The issues that have arisen with New York in recent years mainly revolve around the option of authorizing land-based casinos off Indian lands and whether or not certain forms of gambling are games of chance or skill. The latter has been in the news more often because of court cases. New York law defines contests of chance as those in which "the outcome depends in a material degree upon an element of chance, notwithstanding that skill of the contestants may also be a factor therein." A recent case in the US District Court for the Eastern District of New York, however, brought about an August 2012 decision that poker is a game of skill, not gambling as stated under the Illegal Gambling Business Act. Though the case sets new precedent, Judge Weinstein's decision could be overturned on appeal, and New York's laws still state that poker is illegal. But the court ruling may play a role in future New York online poker discussions.
As for New York online legal poker sites, it has been discussed, most recently in connection with a 2011 decision by the Department of Justice regarding the Wire Act. The statement was in regard to an inquiry by New York and Illinois regarding online lotteries and their legality or lack thereof under the Wire Act, and the DOJ decided that the Wire Act does not apply. Therefore, the Wire Act does not apply to any form of online gambling, including online poker in New York or any other state. New York continues to toy with the idea of online gambling, though no concrete legislation has been put forward as of August 2012. To contact your legislator regarding this or any other issue, click here: http://assembly.state.ny.us/mem/.
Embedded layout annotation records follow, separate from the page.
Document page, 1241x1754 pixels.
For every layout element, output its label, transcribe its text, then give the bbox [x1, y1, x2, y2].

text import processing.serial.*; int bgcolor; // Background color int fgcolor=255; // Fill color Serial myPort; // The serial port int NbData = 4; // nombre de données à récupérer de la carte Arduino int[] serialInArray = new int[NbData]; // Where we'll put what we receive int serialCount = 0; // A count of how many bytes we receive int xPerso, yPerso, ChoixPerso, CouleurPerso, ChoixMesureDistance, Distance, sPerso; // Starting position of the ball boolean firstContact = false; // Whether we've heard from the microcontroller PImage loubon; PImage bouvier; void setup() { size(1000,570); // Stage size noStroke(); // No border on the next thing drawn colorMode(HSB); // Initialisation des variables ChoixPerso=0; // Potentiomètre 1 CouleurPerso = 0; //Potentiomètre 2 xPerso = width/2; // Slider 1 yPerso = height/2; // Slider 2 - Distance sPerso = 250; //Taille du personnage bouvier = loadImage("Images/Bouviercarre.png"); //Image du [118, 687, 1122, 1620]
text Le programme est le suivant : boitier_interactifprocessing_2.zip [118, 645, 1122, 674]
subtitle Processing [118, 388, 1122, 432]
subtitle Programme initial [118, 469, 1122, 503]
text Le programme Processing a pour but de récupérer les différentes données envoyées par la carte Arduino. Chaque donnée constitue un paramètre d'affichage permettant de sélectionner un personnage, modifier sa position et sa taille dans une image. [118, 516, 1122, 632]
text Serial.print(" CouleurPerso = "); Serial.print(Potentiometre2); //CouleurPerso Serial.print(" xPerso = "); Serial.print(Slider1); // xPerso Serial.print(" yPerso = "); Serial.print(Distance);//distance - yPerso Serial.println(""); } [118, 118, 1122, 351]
According to the New York Racing and Wagering Board, nine casinos operate in the state and employ more than 5,000 people. New York takes nearly $600 million per year in gaming tax revenue, which is put toward education needs of the state.
Of the casinos in New York, only a few have been tapped to host national or international poker tournaments. Turning Stone is the most well-known of them, having hosted several poker tournaments, as well as allowing players to gamble at the age of 18. Seneca Niagara Casino and Hotel has also been home to several major live poker events.